On her deathbed, she asks him to write the last chapter of her story. The story starts in 16th century Spain with her character, Queen Isabella, sending Jackman’s Tomas to the New World in search of a miraculous find. A certain Franciscan has returned to Spain with a story he learned from a Mayan priest. The story involved the First Father, how he sacrificed himself for the world, and the Tree of Life. Bolstered by the similarities of the account of Genesis, she sends Tomas to find the tree whose sap grants immortality so that Spain can throw off the scourge of the Inquisitor. After much turmoil and a mutiny, Tomas finds the hidden Mayan temple which houses the tree and presumably is built where the Garden of Eden once was. Her portion of the story ends with a Mayan priest blocking the way to the tree, and stabbing Tomas.

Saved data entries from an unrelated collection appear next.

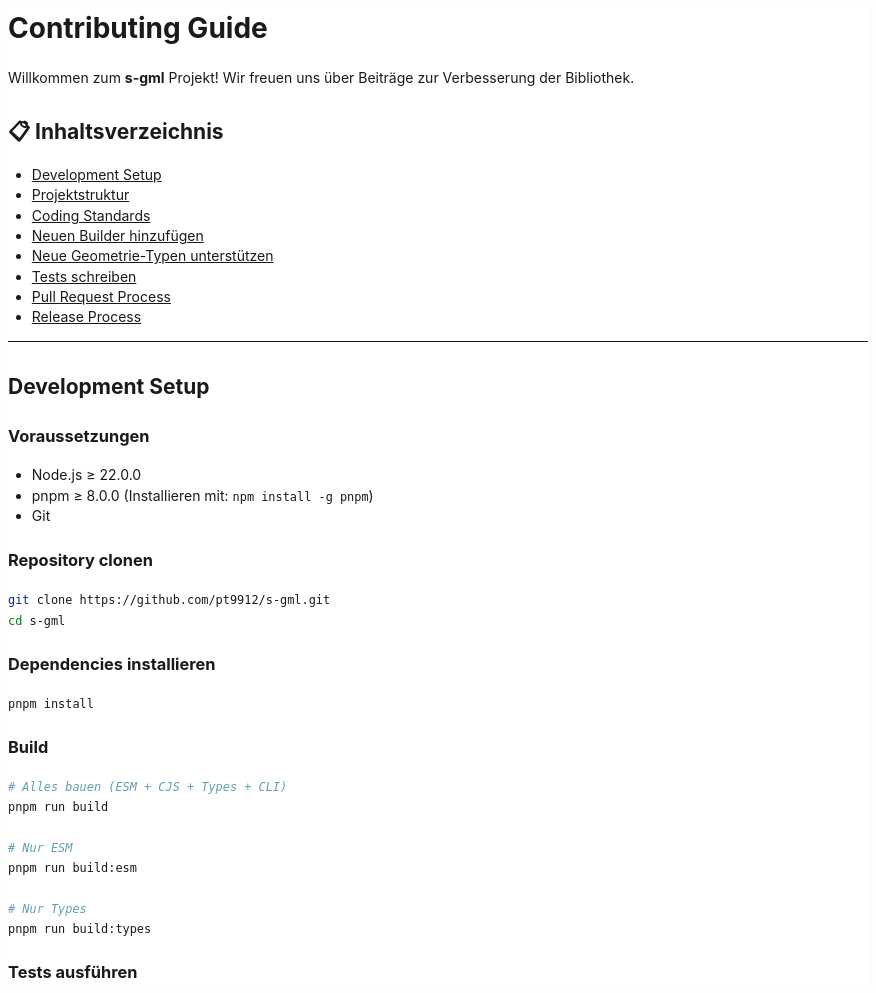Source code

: # Contributing Guide

Willkommen zum **s-gml** Projekt! Wir freuen uns über Beiträge zur Verbesserung der Bibliothek.

## 📋 Inhaltsverzeichnis

- [Development Setup](#development-setup)
- [Projektstruktur](#projektstruktur)
- [Coding Standards](#coding-standards)
- [Neuen Builder hinzufügen](#neuen-builder-hinzufügen)
- [Neue Geometrie-Typen unterstützen](#neue-geometrie-typen-unterstützen)
- [Tests schreiben](#tests-schreiben)
- [Pull Request Process](#pull-request-process)
- [Release Process](#release-process)

---

## Development Setup

### Voraussetzungen

- Node.js ≥ 22.0.0
- pnpm ≥ 8.0.0 (Installieren mit: `npm install -g pnpm`)
- Git

### Repository clonen

```bash
git clone https://github.com/pt9912/s-gml.git
cd s-gml
```

### Dependencies installieren

```bash
pnpm install
```

### Build

```bash
# Alles bauen (ESM + CJS + Types + CLI)
pnpm run build

# Nur ESM
pnpm run build:esm

# Nur Types
pnpm run build:types
```

### Tests ausführen
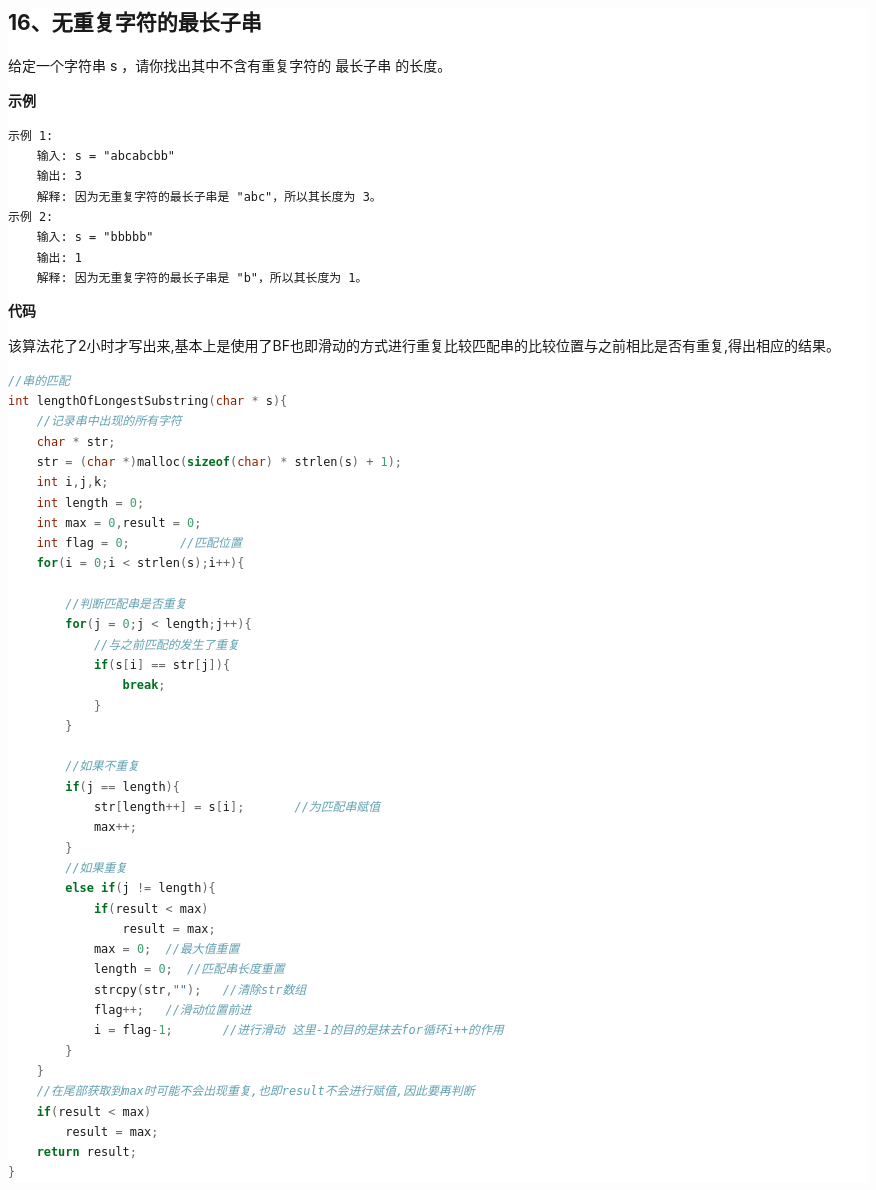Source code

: 

## 16、无重复字符的最长子串

给定一个字符串 s ，请你找出其中不含有重复字符的 最长子串 的长度。

**示例**

```
示例 1:
	输入: s = "abcabcbb"
	输出: 3 
	解释: 因为无重复字符的最长子串是 "abc"，所以其长度为 3。
示例 2:
	输入: s = "bbbbb"
	输出: 1
	解释: 因为无重复字符的最长子串是 "b"，所以其长度为 1。
```

**代码**

该算法花了2小时才写出来,基本上是使用了BF也即滑动的方式进行重复比较匹配串的比较位置与之前相比是否有重复,得出相应的结果。

```c
//串的匹配
int lengthOfLongestSubstring(char * s){
    //记录串中出现的所有字符
    char * str;
    str = (char *)malloc(sizeof(char) * strlen(s) + 1);
    int i,j,k;
    int length = 0;
    int max = 0,result = 0;
    int flag = 0;       //匹配位置
    for(i = 0;i < strlen(s);i++){

        //判断匹配串是否重复
        for(j = 0;j < length;j++){
            //与之前匹配的发生了重复
            if(s[i] == str[j]){
                break;
            }
        }

        //如果不重复
        if(j == length){
            str[length++] = s[i];       //为匹配串赋值
            max++;
        }
        //如果重复
        else if(j != length){
            if(result < max)
                result = max;
            max = 0;  //最大值重置
            length = 0;  //匹配串长度重置
            strcpy(str,"");   //清除str数组
            flag++;   //滑动位置前进
            i = flag-1;       //进行滑动 这里-1的目的是抹去for循环i++的作用
        }
    }
    //在尾部获取到max时可能不会出现重复,也即result不会进行赋值,因此要再判断
    if(result < max)
        result = max;
    return result;
}
```
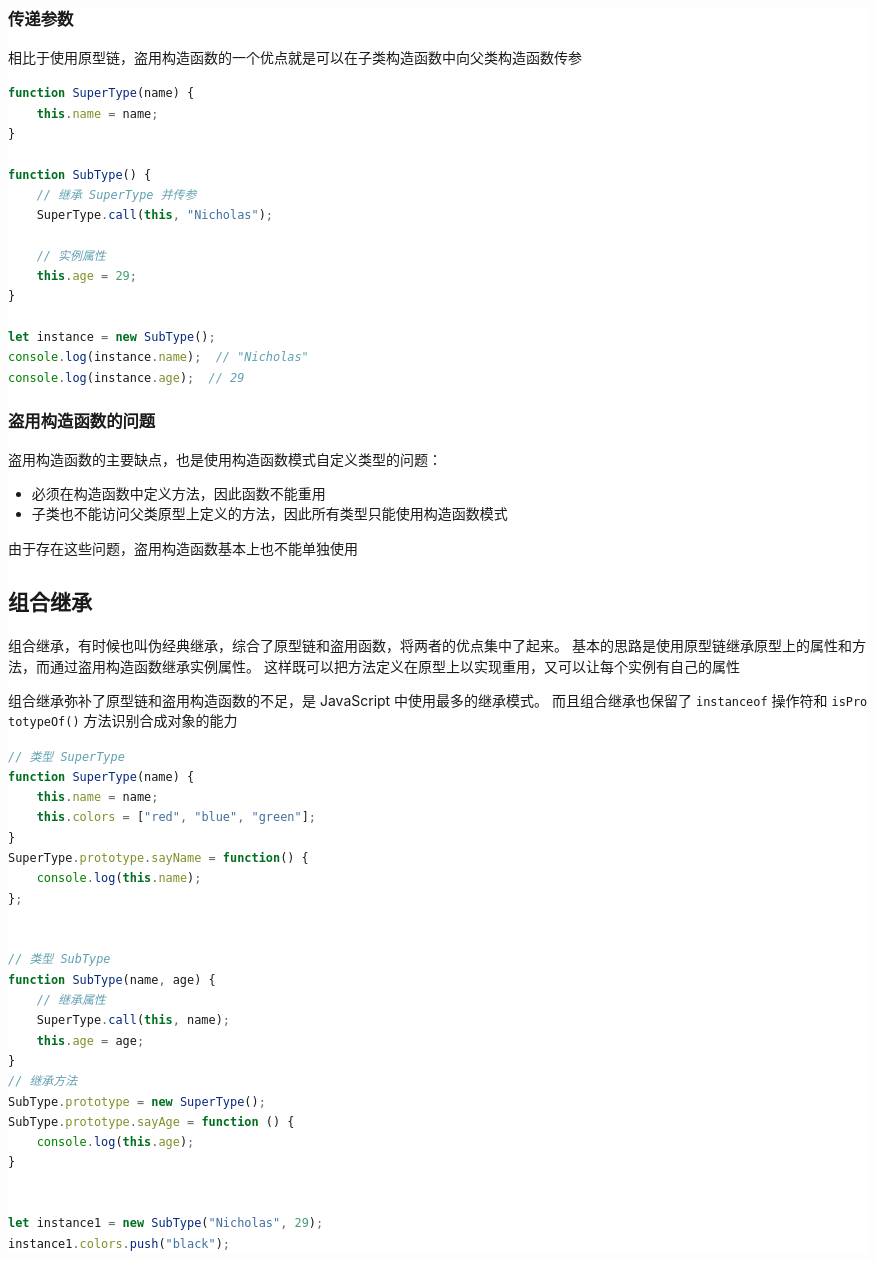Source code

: ### 传递参数

相比于使用原型链，盗用构造函数的一个优点就是可以在子类构造函数中向父类构造函数传参

```js
function SuperType(name) {
    this.name = name;
}

function SubType() {
    // 继承 SuperType 并传参
    SuperType.call(this, "Nicholas");

    // 实例属性
    this.age = 29;
}

let instance = new SubType();
console.log(instance.name);  // "Nicholas"
console.log(instance.age);  // 29
```

### 盗用构造函数的问题

盗用构造函数的主要缺点，也是使用构造函数模式自定义类型的问题：

* 必须在构造函数中定义方法，因此函数不能重用
* 子类也不能访问父类原型上定义的方法，因此所有类型只能使用构造函数模式

由于存在这些问题，盗用构造函数基本上也不能单独使用

## 组合继承

组合继承，有时候也叫伪经典继承，综合了原型链和盗用函数，将两者的优点集中了起来。
基本的思路是使用原型链继承原型上的属性和方法，而通过盗用构造函数继承实例属性。
这样既可以把方法定义在原型上以实现重用，又可以让每个实例有自己的属性

组合继承弥补了原型链和盗用构造函数的不足，是 JavaScript 中使用最多的继承模式。
而且组合继承也保留了 `instanceof` 操作符和 `isPrototypeOf()` 方法识别合成对象的能力

```js
// 类型 SuperType
function SuperType(name) {
    this.name = name;
    this.colors = ["red", "blue", "green"];
}
SuperType.prototype.sayName = function() {
    console.log(this.name);
};


// 类型 SubType
function SubType(name, age) {
    // 继承属性
    SuperType.call(this, name);
    this.age = age;
}
// 继承方法
SubType.prototype = new SuperType();
SubType.prototype.sayAge = function () {
    console.log(this.age);
}


let instance1 = new SubType("Nicholas", 29);
instance1.colors.push("black");
```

The film also jumps to a third existence or moment in time. The 26th century sees a bald, heavily tattooed Jackman tending a withering tree in a small sphere that is traveling through space. In the 2005 setting, Weisz’s character, named Isabel or Izzi for short, tells Jackman’s, Tommy, of some Mayan beliefs. Among them, that the First Father’s sacrifice sent his head to a distant star known as Xibalba, which is surrounded by a golden nebula. This star is the place where dead spirits go to be reborn. The 26th century Jackman is found hurtling towards that star hoping to get there in order to restore the tree to life.

The next bit is pure conjecture on my part, and is my interpretation of the film. You may not wish to read further as it contains what could amount to spoilers.

The dying tree is presumably a tree planted by Tommy near Izzi’s grave. Thus, the tree is a manifestation of Izzi herself. Tommy’s research lead to a means of immortality. He had thought that immortality would bring happiness, but without Izzi by his side he is far from happy. Izzi’s spirit keeps admonishing him to “finish it.” He finishes the story by finishing his life and finding peace in that death. He and the tree approach the dying star Xibalba just as it explodes thereby causing a rebirth. Presumably, he and Izzi are together for eternity and are thereby truly happy. She was able to see that death lead to this happiness or awe, but until the end, he saw death as a disease that could be cured.

I think the story had some astonishing parallels or similarities with actual doctrine. That death is a necessary step into eternal life, that eternity, not immortality, yields lasting happiness; and that the Garden of Eden is in the Americas. These piqued my interest enough to continue watching even as the movie seemed to drag.

Story = 18


Here lies the rub. The movie seemed to be rather long. As we are lead back and forth between the three locations, we are given more and more information, but at a somewhat lethargic pace. That pacing is my biggest complaint of the movie. I almost wanted to watch the movie again just to solidify a few thoughts in my head before attempting a review, but I was loath to. That said, I am not opposed to seeing the film again as the conclusions are left to the viewer to determine.

I like that in films. I was so impressed with this film, despite its pacing problems, that I now feel compelled to give Aronofsky‘s other works a look.

Rewatchability = 14

Total Score = 84

2 Comments leave one →
  1. April 29, 2007 7:11 pm

    OK, you have this listed as a pg-13 movie, but blockbuster lists it as a R. are they releasing a different version on DVD?

  2. April 29, 2007 7:23 pm

    It was re-rated on appeal, and given a PG-13 rating. As much as I can recall, there was only one major curse word. Some violence, but I thought the most gruesome thing was a little tattoo imagery.